_Extract to read_
# # # # #

# Bass For Braydon Lake Milton Event!!!



## lunker4141 (Apr 19, 2010)

Ok guys!! Here it is!!!! The First Annual Bass For Braydon Memorial Lake Milton Event!!!! April 20th. 7am to 3pm. Pointview Ramp!! 
$80 entry includes Big Bass.
Payouts based on only 20 boats!! Will be adjusted if more than 20 boats.
1st- $475 + ONE FREE ENTRY TO ANY BASS FOR BRAYDON TOURNAMENT 
2nd- $270 
3rd- $150 
4th- $85 

ALL PROCEEDS!!!!! will go towards making the 3rd Annual Bass for Braydon Memorial Tournament on Mosquito Lake an even better event than 2018!! Last minute planning here but hoping a bunch of you guys can make it out and find these elusive Lake Milton fish!! For a great cause!!! Launch numbers by entry order. Registration will begin at 530am!! Please share and spread the word. Be Strong. Be Brave. Never Give Up!!!


----------



## lunker4141 (Apr 19, 2010)

Just a reminder guys!! For any of you die hard Lake Milton guys who like to chase after the smallmouth or find them green fish (wherever it is you guys find them) this tournament is for a great cause in memory of my son. Hope to see some of you guys out there. 

All proceeds will go to the St. Baldrick's Foundation!!


----------



## Bwise (Sep 20, 2014)

Lunker4141 always puts on a great event!!
Can’t wait to get out there and fish this one. See you all Saturday.


----------



## bm7 (Feb 11, 2013)

How did the tourney do


----------

# # # # #

_Data to examine_
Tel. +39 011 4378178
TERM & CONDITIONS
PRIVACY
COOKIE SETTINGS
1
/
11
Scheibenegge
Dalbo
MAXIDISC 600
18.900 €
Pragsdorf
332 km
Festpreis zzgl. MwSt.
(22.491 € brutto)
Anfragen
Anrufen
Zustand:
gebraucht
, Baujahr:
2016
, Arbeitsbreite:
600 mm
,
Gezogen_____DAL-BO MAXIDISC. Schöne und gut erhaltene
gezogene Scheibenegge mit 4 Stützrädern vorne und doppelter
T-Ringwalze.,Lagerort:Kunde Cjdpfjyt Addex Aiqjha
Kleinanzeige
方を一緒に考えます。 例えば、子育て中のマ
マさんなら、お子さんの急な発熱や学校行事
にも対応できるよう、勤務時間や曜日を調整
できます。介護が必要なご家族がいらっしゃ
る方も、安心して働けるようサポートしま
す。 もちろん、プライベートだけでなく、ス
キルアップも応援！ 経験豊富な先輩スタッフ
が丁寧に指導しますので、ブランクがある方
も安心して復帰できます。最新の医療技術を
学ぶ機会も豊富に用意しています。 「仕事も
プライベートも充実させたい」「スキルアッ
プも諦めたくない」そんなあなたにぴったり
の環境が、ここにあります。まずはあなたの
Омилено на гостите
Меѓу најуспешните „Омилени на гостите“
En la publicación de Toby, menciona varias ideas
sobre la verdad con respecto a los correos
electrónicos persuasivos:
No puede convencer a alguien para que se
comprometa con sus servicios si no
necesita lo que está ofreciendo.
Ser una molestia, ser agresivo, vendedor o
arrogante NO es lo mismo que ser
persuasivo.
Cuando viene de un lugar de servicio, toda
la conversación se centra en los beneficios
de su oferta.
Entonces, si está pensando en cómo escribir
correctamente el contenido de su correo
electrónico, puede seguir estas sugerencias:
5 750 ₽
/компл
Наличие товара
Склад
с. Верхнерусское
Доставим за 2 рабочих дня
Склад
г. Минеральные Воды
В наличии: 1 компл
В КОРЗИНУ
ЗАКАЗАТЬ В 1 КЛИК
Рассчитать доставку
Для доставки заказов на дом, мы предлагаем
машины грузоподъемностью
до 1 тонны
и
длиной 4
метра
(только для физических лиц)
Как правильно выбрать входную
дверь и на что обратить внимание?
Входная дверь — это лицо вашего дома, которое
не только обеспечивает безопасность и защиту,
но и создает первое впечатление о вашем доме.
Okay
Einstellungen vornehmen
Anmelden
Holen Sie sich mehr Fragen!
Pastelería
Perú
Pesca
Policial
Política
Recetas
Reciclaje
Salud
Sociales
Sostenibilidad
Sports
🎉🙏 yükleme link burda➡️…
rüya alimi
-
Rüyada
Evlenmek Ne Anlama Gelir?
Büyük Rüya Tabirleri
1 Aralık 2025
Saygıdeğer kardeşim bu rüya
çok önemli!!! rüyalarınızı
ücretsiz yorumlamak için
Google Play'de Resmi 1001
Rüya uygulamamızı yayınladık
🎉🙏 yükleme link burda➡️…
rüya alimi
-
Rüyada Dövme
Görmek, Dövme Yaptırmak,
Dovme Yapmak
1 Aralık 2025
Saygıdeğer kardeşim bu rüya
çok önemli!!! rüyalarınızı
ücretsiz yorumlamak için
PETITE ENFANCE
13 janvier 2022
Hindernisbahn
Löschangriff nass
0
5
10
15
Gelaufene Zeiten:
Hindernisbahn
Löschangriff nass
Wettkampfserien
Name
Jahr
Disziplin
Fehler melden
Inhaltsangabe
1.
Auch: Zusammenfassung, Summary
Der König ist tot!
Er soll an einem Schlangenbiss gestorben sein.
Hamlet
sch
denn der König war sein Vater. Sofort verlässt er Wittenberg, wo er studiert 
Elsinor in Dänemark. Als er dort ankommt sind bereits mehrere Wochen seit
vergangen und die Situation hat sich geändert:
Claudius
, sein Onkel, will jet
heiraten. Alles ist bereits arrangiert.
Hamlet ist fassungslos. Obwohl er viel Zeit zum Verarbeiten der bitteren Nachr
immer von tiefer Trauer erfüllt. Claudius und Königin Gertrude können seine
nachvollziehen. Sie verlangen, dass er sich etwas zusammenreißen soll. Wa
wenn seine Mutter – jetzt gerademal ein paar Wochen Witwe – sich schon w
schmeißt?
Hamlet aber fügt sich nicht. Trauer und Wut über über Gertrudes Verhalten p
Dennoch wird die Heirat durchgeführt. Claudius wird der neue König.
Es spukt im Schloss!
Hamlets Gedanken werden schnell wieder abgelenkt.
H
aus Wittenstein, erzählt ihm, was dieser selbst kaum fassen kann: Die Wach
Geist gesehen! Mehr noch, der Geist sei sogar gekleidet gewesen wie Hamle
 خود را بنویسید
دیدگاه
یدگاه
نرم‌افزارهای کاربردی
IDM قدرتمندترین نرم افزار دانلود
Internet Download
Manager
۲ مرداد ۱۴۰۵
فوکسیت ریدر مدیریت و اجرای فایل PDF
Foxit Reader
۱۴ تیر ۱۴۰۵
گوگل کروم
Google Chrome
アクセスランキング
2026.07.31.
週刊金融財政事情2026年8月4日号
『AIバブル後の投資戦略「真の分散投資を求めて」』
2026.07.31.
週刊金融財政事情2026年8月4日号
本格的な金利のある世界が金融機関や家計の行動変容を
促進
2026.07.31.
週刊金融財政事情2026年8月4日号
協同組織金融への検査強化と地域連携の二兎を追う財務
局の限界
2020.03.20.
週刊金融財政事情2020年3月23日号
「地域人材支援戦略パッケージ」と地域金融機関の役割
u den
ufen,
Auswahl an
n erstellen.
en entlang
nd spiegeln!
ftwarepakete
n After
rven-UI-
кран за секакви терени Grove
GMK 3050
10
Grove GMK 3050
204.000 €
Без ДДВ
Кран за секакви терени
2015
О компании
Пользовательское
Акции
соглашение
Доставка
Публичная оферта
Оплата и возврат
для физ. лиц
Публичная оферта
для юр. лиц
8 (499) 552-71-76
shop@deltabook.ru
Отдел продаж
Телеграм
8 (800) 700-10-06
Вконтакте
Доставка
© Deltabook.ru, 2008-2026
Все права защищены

# # # # #

_The problem_
Edit the Lake Milton thread from the words "Payouts based on" through "Never Give Up!!!", putting "Check-in" in place of "Registration". The records are material of their own, apart from the Lake Milton thread.

_Task output_
Payouts based on only 20 boats!! Will be adjusted if more than 20 boats.
1st- $475 + ONE FREE ENTRY TO ANY BASS FOR BRAYDON TOURNAMENT 
2nd- $270 
3rd- $150 
4th- $85 

ALL PROCEEDS!!!!! will go towards making the 3rd Annual Bass for Braydon Memorial Tournament on Mosquito Lake an even better event than 2018!! Last minute planning here but hoping a bunch of you guys can make it out and find these elusive Lake Milton fish!! For a great cause!!! Launch numbers by entry order. Check-in will begin at 530am!! Please share and spread the word. Be Strong. Be Brave. Never Give Up!!!